Do modern techniques, such as DNA collection or new technological scans, help?

DNA can only be preserved for hundreds of thousands of years, so it can only help us understand the interrelatedness of modern things. If you sample only that, you miss all the diversity that’s in there. Early on there was a huge disagreement about the time of the origin of whales and what they’re related to because the fossils seemed to be suggesting something different from what the DNA was saying. But with more fossil discoveries, it made more sense. Today we have 3-D printers to replicate fossil structures. Recently, we wanted to examine the theory that bigger brain size relative to body size makes you smarter, so we took fossil whale skulls and put them in a CT scanner at the Smithsonian. We found that when whales learned to echolocate, their brain size went up dramatically. It went up again at the origin of the dolphin family. Those guys are highly social, so it’s guessed they needed more processing power for those relationships. Everything we did in that study we could have done without CT scanning, but it made it much faster and easier. And scanning the objects and putting them on the web makes it much easier to share fossil data.
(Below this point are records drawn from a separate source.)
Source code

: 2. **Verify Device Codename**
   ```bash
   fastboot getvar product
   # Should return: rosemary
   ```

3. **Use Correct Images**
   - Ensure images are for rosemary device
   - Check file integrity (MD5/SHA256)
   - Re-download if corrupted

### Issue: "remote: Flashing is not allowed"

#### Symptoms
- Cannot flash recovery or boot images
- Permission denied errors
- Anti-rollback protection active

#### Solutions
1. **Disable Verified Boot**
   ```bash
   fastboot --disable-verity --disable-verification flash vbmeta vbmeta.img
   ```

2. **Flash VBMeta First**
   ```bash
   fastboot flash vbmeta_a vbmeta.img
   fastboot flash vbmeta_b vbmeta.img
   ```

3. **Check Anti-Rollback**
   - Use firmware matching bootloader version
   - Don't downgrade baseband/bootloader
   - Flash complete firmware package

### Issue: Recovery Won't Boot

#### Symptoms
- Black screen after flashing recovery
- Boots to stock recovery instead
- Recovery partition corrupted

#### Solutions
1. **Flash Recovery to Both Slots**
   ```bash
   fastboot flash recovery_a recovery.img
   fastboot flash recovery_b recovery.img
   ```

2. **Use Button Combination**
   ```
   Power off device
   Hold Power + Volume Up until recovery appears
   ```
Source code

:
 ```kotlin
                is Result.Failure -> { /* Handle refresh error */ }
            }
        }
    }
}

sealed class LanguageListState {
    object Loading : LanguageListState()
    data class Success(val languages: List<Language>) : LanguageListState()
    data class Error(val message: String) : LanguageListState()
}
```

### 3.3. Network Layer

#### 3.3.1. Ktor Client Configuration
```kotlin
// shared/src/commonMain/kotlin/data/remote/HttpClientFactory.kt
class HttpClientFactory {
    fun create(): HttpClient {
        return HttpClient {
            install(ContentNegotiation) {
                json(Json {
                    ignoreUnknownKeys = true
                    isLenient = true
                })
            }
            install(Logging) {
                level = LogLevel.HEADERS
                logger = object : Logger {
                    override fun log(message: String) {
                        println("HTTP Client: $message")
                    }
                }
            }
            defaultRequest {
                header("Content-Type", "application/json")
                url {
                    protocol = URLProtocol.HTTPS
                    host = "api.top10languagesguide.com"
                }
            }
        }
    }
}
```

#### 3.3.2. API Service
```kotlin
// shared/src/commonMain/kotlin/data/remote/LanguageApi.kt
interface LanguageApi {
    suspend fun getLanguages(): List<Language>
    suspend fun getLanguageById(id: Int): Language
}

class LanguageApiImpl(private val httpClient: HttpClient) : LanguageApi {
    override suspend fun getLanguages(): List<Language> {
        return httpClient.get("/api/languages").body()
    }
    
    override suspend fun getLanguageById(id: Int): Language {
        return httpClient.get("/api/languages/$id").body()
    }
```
What are you currently working on?

I’m working on a database to include every fossil on the planet. It’s called the Paleobiology Database, and I’m part of a team that has been working on it for 15 years. The idea is to get every researcher to put their fossils in. It’s completely accessible to researchers and the public. We don’t have a plan yet to get all the data in there, but we’re building the platform to do it.